In der HBO-Serie, die seit Ende Juni 2012 in den USA ausgestrahlt wird und bei der dann leider nach Staffel 3 Schluss sein wird, wird das fiktive Leben, Lieben und Arbeiten rund um einen Newsroom einer TV-Nachrichtensendung gezeigt - und das ziemlich authentisch. Nicht nur, weil die Redaktion mit wahren Nachrichtenereignissen kämpft (Deepwater-Horizon-Skandal, Afghanistan-Affäre, Tea-Party-Aufstieg, Arabische Revolution in Kairo,...).

Sondern weil auch scheinbar nebensächliche Realitäten gezeigt werden: Der Anchorman, der aufgrund einer Intrige selbst in die Schlagzeilen gerät. Seine Produzentin, die nicht merkt, dass ihr Freund ihre Beziehung politisch nutzt. Der Neuling, der besser recherchiert als der alte Co-Producer, und der Co-Producer, der Wahrheiten nicht sehen will, weil sie noch nicht über den Nachrichten-Ticker liefen.
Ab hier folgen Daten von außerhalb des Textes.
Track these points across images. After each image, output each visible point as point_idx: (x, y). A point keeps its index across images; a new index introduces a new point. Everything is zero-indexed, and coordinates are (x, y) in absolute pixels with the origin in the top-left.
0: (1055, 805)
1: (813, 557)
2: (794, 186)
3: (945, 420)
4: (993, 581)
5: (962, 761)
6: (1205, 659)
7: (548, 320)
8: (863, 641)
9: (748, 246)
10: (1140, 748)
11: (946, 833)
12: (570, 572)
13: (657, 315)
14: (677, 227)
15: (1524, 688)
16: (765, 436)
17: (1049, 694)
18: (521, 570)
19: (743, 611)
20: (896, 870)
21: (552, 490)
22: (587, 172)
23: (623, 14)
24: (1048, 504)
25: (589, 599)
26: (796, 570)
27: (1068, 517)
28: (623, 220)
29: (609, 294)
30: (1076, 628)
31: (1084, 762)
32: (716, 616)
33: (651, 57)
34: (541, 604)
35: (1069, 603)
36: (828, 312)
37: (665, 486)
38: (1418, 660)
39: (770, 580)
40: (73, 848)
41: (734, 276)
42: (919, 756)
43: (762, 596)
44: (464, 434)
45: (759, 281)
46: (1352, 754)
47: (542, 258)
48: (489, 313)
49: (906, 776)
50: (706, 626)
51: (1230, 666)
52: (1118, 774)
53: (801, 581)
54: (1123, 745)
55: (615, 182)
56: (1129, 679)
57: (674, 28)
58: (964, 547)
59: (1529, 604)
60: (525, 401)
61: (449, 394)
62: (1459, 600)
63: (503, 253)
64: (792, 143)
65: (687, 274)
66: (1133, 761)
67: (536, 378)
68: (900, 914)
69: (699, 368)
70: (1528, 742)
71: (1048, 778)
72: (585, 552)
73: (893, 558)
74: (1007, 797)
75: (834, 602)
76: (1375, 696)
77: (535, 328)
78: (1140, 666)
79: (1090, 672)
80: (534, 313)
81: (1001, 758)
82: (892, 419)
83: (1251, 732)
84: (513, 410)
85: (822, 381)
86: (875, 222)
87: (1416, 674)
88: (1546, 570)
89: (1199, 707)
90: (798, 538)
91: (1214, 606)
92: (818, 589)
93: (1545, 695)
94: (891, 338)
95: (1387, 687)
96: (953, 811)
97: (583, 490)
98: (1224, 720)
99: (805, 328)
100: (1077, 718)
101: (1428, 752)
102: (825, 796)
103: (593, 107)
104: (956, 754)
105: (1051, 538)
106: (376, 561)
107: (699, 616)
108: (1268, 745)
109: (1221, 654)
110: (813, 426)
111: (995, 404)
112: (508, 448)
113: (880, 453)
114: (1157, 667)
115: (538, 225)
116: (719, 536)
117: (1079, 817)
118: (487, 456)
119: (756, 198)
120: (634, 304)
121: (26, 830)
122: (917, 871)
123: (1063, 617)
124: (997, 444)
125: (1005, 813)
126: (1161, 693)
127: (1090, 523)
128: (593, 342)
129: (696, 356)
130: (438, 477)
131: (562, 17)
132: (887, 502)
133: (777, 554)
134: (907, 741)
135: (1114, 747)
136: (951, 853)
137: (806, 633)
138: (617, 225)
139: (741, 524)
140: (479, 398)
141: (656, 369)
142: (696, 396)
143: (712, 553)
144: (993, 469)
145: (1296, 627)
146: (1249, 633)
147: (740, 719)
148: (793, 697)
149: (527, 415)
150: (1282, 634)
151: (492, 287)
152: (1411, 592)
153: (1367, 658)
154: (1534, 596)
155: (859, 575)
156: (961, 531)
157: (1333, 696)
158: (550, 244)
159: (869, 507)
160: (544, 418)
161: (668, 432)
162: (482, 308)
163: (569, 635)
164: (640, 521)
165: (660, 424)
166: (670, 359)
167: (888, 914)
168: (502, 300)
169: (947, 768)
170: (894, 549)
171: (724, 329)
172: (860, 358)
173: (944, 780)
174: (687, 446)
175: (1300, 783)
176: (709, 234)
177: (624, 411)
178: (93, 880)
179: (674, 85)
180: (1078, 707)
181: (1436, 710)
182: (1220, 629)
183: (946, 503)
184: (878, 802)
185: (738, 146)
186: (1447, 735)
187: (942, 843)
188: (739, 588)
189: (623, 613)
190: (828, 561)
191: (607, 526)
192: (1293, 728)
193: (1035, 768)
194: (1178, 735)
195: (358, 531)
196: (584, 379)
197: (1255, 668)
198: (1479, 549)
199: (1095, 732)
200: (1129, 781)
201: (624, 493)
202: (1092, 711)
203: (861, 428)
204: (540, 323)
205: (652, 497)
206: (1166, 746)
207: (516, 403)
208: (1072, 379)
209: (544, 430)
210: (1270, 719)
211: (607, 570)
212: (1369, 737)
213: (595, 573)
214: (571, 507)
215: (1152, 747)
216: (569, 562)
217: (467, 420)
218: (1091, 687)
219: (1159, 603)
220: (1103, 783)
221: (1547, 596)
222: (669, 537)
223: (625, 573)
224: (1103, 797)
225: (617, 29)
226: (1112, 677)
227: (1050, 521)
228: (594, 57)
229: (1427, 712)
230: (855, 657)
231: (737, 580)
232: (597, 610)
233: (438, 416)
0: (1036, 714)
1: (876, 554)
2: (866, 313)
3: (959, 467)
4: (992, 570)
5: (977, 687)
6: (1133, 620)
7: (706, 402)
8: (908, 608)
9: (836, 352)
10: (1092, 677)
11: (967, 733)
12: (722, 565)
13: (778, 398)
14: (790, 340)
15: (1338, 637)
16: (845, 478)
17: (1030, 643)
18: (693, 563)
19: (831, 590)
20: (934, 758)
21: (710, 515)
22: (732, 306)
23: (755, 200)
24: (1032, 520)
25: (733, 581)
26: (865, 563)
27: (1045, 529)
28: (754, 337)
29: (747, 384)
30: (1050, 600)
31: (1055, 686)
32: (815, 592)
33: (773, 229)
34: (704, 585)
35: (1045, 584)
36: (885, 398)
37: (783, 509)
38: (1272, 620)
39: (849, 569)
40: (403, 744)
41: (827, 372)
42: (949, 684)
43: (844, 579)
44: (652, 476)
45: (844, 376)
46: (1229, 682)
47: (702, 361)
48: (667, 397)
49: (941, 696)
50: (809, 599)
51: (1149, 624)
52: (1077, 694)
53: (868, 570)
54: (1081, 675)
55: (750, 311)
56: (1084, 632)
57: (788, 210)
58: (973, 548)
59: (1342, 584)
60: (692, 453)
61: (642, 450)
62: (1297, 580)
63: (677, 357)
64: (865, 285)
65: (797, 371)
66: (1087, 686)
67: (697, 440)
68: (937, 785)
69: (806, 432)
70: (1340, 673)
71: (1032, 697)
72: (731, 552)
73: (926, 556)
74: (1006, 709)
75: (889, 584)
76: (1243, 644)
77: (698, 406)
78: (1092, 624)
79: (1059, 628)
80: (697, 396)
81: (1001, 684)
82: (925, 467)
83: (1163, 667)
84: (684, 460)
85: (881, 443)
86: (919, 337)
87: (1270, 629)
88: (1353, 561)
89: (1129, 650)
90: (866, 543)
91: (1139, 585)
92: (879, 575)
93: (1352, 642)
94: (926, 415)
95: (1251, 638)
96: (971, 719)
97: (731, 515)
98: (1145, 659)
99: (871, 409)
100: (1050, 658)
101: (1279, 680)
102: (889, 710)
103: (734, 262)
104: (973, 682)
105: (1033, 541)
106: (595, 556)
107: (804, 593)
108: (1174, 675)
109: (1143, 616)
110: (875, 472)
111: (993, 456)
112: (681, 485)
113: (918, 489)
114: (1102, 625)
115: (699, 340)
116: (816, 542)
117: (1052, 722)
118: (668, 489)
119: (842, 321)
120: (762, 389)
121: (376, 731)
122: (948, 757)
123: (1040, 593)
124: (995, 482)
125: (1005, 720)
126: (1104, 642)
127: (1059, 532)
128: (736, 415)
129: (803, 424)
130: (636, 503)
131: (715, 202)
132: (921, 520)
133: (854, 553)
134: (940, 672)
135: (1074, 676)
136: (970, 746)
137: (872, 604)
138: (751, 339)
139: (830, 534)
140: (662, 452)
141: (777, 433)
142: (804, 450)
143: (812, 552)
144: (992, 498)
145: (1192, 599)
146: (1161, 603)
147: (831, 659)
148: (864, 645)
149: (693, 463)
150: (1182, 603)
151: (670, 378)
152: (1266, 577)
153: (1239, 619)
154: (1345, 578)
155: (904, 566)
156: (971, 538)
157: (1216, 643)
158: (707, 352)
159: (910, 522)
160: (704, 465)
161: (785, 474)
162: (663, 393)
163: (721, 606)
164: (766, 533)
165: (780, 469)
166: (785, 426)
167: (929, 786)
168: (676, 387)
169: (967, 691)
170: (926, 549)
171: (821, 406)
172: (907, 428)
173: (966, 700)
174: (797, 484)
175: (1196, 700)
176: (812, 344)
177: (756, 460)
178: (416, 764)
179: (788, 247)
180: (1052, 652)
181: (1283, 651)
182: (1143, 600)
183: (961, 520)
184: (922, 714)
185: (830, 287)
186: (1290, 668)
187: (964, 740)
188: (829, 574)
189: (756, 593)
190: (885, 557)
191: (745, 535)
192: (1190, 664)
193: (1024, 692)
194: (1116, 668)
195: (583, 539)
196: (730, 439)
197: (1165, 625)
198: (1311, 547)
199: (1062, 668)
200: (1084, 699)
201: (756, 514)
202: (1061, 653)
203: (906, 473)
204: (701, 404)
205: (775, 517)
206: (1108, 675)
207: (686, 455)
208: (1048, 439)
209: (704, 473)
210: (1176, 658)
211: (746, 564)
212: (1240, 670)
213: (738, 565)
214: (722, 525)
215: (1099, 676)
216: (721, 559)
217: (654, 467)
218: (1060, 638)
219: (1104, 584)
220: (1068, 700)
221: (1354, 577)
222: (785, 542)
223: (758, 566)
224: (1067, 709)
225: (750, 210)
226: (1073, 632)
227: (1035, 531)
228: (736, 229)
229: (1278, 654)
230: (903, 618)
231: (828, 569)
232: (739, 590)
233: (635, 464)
Die Konzernleitung, die Glaubwürdigkeit und journalistischen Erfolg nur an Einschaltquoten festmacht und sich von selbsternannten Managern ohne BWL- und journalistischen Hintergrund korrumpieren lässt.

Und manchmal, und das freut den Popkulturjunkie, der die Autorin ist, dann besonders, gibt es auch nette Verbindungen zwischen Arbeiten, Alltag und Alltagskultur. In der vierten Folge der ersten Staffel muss sich Chefredakteur Charlie einer Befragung "ganz oben" zu den sinkenden Zuschauerzahlen stellen. Charlie, trinkfest und immer mit einer guten Flasche im Büro, fragt, als es ihm zu viel wird: "Jemand was dagegen, wenn ich jetzt gehe und Bourbon trinke?" (Eben typisch amerikanisch.) Der Nachwuchs-Sender-Chef antwortet ihm: "Sie haben schon genug Bourbon für ein ganzes Leben!" "Nicht für mein Leben", entgegnet Charlie. Später sieht man ihn mit der Flasche. Und, größtes Überraschungsmoment dieser Folge: Es ist kein amerikanischer Bourbon, sondern Oban. Ein guter, schottischer Whisky.

Der Mann kann nur ein guter Chefredakteur sein.